2018 - Vagabondages…
Nyon
Quête contradictoire. Certes, les impulsions d’énergie à force de couleurs consistantes construisent des arcs, comme des poussées, dont on veut voir qu’elles pointent vers des hauteurs imaginaires. Des ciels ? Il faut porter attention à la délicatesse des dégradés, des transparences, des superpositions, suggérant un au-delà, une hétérotopie évanescente. Pourtant, récurrente, cette impression de l’horizon obstrué.
Les états de fragile harmonie sont contestés par les tentations manifestes de souillures. Des trainées, des taches rouges évidemment de sang, des griffures. Les espaces sont stigmatisés, maculés. Ils font l’objet de profanation, chère à Giorgio Agamben, quand il s’agit de détourner un dispositif de sa fonction première.
Les lignes de démarcation horizontales souvent, obliques parfois, sont infranchissables. Effet de jointure volontaire et nécessaire. Le tableau est cadré en deux, qui donne la dimension de deux foyers d’incandescence et de profondeur obtuse. Zones de tensions et d’influence appelant les hybridations. Mais des traces parfois plus ténues, lovées de façon organique dans les surfaces peintes, sont les nuances d’une sensualité fantasmée. Des ondulations telles celles de dunes de sable. Ces empreintes délicates innervent et stimulent les récits que le voyageur prend le temps d’inventer. Par ailleurs, il convient de regarder dans cette peinture comment le tracé bleu azurin ourlé de vert menthe écarte de ses rives les colonies de noir tourmenté et de rouge cramoisi. Parfois, Bernard Boujol engage au cœur de sa vision une violence plus radicale et extravertie. Que l’on observe ainsi la toile qui fait état du démembrement, de l’écartèlement, d’une ville martyre de l’histoire actuelle.
L’enthousiasme du geste de création menace de débordement la cadre, qu’il faut donc élargir ! Voir les points rouges évoqués ci-dessus, cette giclée qui macule vivement et gravement le rectangle délimité par un tracé rouge. Tenons-nous ici une possible hyperbole de la weltpolitik et de ses violences, qui franchissent envers et contre tout la frontière de l’ignominie ? Et aussi l’expression d’une exaspération du peintre, qui n’en peut plus mais à explorer les lieux de sa sensibilité, de son imaginaire, qui font leur lit des actualités du temps contemporain ?
Les tableaux sont des entreprises consistant à placer des moments d’ordre dans la profondeur des couleurs assemblées et ressortant parfois de collages. Mais le désordre est en train d’advenir, que de nombreux motifs bousculent, cherchant à s’émanciper du chaos.
Dès lors, de vagabondages il ne peut être question, de stations d’observation et d’escales de réflexion plutôt.

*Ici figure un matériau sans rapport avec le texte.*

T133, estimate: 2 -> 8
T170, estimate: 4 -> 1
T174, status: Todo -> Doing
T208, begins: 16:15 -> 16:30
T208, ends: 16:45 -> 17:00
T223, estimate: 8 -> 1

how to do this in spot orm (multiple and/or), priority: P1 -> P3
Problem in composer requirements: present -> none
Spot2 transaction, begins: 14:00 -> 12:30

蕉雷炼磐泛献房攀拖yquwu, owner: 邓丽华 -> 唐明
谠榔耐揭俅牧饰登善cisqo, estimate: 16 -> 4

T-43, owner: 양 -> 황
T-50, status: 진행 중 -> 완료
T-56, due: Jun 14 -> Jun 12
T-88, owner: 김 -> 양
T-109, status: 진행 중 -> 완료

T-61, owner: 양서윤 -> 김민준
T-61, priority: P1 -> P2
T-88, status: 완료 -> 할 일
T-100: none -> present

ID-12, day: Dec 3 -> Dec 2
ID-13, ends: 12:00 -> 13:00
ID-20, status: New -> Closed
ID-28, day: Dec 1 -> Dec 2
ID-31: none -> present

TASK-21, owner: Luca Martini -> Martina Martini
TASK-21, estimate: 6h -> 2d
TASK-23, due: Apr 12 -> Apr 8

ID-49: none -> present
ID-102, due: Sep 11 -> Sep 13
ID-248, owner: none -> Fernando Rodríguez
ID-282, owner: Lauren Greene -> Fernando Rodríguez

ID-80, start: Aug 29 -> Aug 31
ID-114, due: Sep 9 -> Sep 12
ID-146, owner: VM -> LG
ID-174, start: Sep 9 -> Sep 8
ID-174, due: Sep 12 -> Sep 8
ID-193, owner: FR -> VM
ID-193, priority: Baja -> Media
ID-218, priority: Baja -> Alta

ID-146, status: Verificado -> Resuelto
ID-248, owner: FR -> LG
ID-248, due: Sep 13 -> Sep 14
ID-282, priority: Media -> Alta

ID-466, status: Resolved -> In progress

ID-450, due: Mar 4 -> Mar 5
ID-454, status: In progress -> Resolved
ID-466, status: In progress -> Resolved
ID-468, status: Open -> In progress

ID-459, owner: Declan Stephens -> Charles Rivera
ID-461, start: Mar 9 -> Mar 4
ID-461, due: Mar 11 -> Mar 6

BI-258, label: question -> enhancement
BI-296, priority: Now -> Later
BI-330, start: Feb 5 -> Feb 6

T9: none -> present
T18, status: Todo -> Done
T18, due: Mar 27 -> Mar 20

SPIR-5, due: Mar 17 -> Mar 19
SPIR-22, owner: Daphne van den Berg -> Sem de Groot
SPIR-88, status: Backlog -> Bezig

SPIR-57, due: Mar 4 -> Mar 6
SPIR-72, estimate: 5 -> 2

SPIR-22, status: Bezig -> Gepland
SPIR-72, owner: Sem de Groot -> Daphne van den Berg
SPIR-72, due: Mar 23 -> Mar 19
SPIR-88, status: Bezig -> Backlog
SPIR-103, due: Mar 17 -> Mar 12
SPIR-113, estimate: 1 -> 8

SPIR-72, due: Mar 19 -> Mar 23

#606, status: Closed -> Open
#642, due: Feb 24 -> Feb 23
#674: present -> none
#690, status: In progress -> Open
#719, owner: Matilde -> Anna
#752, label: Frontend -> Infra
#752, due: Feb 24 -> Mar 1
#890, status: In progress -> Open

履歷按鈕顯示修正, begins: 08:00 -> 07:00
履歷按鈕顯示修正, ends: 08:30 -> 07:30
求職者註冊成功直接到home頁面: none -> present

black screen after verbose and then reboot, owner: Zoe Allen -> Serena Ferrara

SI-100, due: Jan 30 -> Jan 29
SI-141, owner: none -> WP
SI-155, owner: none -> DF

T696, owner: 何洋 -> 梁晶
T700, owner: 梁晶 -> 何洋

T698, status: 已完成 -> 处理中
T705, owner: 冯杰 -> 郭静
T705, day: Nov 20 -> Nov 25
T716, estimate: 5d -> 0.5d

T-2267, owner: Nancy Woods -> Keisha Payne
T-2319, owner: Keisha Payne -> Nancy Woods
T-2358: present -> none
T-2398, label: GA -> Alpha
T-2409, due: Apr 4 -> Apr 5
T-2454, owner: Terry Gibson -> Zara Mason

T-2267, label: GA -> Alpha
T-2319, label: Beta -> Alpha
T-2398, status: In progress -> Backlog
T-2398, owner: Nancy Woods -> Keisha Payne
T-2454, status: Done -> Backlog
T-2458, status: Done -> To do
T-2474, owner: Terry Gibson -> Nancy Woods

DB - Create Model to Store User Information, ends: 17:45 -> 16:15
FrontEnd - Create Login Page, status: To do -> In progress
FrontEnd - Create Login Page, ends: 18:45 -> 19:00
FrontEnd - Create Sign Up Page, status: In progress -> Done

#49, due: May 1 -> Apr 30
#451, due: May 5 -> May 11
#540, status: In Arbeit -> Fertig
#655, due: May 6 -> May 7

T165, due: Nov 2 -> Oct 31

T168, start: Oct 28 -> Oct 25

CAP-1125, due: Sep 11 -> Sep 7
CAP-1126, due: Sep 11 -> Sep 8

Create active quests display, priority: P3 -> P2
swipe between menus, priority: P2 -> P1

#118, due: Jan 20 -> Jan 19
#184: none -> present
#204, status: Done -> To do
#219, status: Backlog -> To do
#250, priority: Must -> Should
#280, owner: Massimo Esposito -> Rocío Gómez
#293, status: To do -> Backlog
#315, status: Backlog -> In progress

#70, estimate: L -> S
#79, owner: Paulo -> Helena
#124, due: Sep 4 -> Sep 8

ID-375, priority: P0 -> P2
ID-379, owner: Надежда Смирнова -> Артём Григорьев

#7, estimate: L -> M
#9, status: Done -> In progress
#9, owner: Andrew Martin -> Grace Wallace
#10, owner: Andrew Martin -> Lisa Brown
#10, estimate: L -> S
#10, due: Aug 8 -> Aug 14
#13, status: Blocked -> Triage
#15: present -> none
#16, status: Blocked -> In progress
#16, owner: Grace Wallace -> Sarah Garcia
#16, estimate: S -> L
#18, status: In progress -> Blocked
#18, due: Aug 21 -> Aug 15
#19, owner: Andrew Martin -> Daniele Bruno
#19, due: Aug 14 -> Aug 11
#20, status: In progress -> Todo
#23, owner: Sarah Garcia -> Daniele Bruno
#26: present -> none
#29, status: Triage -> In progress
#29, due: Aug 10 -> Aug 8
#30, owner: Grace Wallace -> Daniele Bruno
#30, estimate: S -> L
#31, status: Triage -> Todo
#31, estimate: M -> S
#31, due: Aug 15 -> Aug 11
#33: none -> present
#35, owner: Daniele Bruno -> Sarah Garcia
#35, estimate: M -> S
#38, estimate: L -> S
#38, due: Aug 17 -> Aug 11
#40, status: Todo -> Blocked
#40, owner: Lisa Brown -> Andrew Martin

Le vagabondage est du côté de l’anecdote insinuant une expérience étourdie de la vie qui va ; le peintre ici échafaude des représentations, afin de leur faire rendre une vision complexe et pour partie douloureuse du monde. Ce n’est pas le touriste que Bernard Boujol s’échine à mobiliser, mais bien son visiteur - spectateur. Son geste de création relève d’une volonté qui submerge le vagabond, le noie. Titre de l’exposition, une provocation dont on ne veut être dupe !
Ainsi, Bernard Boujol s’essaie à l’intranquillité, qui donne en partage le sentiment d’une inquiétude, d’un vertige, dont on ne parvient pas pour l’heure à percevoir s’il est celui de la chute ou de l’envol.